**Explore the material**
1. In the passage about Drowning in the Floating world, how far from Japan's shores was the 9.0 earthquake that caused the 2011 tsunami?
2. Condense the paragraph of the Drowning in the Floating world passage that begins "Drowning in the Floating world is a heart-wrenching book" into a single shorter sentence that keeps its main facts.

**Text passage**

Drowning in the Floating world is a heart-wrenching book filled with a series of poems that followed the aftermath of Japan’s 2011 tsunami and Fukushima plant disaster. Each poem takes a new perspective of the individuals, buildings and animals who endured the aftermath.

Stories of mothers swallowed up by the sea; siblings wondering where their other half went; toys missing their owners; buildings confused on their emptiness; animals desperately wanting to be reunited; unforgiving waters that gave new meanings to thousands of people.

The 2011 tsunami was the aftermath of a 9.0 earthquake 130 km east from Japan’s shores. The northeastern coast towns of Kamaishi, Sendai, Miyako, Ishinomaki, Kesennuma, Shiogama, Kitaibaraki and Hitachinaka were underwater the due 10 meter waves that travelled more than 10km inland. The waves decimated towns and took away the bodies of thousands of victims when it retreated. The earthquake also affected the Fukushima nuclear power plant that forced the nearby residents to flee the radiation filled zone creating an eerie ghost town.

**Listed records**
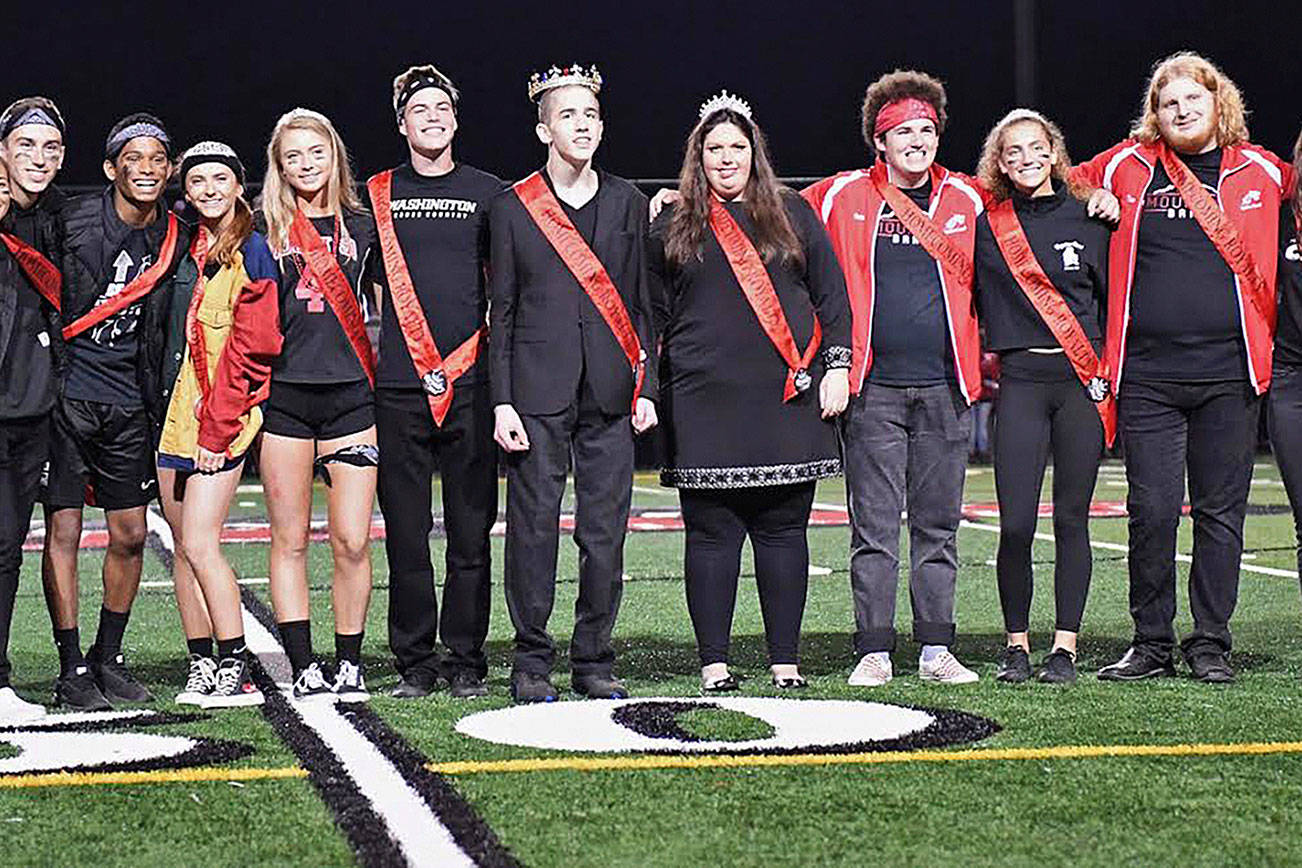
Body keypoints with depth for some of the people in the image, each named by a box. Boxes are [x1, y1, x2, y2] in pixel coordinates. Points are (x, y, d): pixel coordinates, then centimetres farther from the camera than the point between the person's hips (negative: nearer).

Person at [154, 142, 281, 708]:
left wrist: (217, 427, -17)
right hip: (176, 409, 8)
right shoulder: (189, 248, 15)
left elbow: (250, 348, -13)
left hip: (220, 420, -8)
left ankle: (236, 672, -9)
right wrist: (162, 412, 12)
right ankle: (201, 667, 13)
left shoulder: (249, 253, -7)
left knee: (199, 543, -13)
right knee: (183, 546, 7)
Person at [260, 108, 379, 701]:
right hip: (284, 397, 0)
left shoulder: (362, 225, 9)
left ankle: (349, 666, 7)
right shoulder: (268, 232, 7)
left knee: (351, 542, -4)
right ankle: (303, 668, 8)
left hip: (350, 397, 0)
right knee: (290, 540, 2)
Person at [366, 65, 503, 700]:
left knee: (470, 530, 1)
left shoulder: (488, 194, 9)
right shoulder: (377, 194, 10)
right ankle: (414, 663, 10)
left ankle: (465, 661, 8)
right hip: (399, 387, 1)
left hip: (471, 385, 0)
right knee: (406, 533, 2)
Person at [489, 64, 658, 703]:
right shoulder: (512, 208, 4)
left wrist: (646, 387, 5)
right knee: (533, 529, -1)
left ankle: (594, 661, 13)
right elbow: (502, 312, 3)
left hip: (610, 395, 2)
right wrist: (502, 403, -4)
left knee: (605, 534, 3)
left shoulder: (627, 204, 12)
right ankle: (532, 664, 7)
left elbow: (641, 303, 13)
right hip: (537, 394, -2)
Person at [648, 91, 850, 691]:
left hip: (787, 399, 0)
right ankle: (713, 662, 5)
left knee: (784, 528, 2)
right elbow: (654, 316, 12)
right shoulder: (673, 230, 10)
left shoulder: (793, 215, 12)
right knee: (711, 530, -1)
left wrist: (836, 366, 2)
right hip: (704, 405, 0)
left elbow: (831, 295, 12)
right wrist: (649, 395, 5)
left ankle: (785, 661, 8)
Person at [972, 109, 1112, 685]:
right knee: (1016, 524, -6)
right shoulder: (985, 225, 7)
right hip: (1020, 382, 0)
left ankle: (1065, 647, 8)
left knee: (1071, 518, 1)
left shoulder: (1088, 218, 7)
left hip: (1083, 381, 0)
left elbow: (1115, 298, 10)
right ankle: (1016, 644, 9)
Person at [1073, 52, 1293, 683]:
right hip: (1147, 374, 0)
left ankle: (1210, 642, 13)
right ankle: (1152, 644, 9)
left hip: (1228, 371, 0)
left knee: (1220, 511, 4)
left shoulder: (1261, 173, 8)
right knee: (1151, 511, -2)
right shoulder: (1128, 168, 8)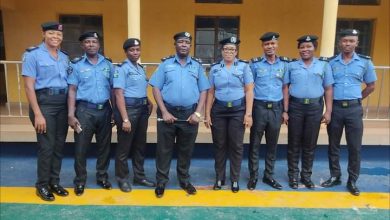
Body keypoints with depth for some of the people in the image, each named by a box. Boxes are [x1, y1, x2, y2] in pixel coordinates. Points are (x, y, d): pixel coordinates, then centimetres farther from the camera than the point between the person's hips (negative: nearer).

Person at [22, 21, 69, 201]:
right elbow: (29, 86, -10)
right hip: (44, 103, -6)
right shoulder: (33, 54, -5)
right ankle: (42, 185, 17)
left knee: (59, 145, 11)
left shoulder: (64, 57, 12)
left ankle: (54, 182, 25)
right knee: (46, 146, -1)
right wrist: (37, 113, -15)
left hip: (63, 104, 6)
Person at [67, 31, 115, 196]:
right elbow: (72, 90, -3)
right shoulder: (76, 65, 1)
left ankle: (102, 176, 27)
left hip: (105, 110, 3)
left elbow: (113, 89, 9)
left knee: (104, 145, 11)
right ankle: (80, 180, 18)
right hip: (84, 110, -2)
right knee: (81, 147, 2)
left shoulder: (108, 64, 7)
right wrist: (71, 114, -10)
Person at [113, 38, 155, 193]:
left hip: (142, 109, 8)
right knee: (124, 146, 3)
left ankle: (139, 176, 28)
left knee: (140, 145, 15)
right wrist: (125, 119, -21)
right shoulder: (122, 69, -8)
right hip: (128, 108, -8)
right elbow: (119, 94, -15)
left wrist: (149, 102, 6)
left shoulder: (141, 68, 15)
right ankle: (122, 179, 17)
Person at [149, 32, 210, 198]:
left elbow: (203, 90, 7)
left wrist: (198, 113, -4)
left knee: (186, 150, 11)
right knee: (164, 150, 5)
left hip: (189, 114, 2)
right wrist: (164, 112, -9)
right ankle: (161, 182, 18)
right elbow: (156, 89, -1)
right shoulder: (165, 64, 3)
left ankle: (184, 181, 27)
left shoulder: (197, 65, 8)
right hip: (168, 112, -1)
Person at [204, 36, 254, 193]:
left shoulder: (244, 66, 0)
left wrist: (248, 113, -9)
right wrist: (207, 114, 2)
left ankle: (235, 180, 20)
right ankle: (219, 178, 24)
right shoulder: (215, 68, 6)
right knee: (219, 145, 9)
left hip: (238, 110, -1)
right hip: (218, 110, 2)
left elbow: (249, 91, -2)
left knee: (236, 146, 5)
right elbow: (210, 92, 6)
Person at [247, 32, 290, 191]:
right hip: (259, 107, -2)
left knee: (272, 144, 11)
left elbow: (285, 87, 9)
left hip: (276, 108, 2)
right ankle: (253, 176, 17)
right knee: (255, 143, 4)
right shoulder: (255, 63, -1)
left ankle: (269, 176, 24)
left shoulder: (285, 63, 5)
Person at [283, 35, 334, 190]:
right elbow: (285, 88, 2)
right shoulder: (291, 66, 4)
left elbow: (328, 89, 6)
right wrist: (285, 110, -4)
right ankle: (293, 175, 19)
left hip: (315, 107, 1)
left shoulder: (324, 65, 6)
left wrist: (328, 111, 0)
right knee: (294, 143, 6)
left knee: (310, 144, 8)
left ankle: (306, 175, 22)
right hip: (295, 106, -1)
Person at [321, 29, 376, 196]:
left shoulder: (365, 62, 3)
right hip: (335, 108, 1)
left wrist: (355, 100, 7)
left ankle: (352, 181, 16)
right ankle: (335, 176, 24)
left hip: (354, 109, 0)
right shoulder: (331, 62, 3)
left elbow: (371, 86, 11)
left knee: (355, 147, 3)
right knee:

**Task-by-task outputs**
1. It was 130 km east of Japan's shores.

2. Drowning in the Floating world is a heart-wrenching poetry collection about the aftermath of Japan's 2011 tsunami and Fukushima plant disaster, with each poem taking the perspective of individuals, buildings or animals who endured it.